REQUIRED ACTION:
Search the records for the string "results", then copy each line where it appears.

** RECORDS TO USE follows **

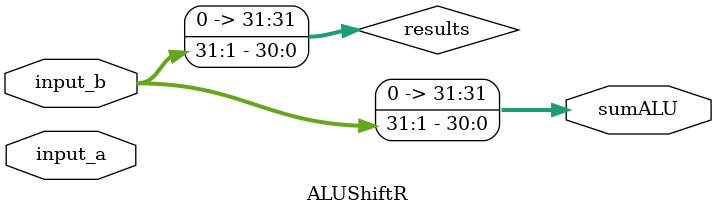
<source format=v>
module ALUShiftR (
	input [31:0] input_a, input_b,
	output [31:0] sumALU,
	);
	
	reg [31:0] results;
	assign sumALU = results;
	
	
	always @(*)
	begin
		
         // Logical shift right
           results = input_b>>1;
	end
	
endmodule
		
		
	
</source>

** End of RECORDS TO USE **

ANSWER SPACE:
	reg [31:0] results;
	assign sumALU = results;
           results = input_b>>1;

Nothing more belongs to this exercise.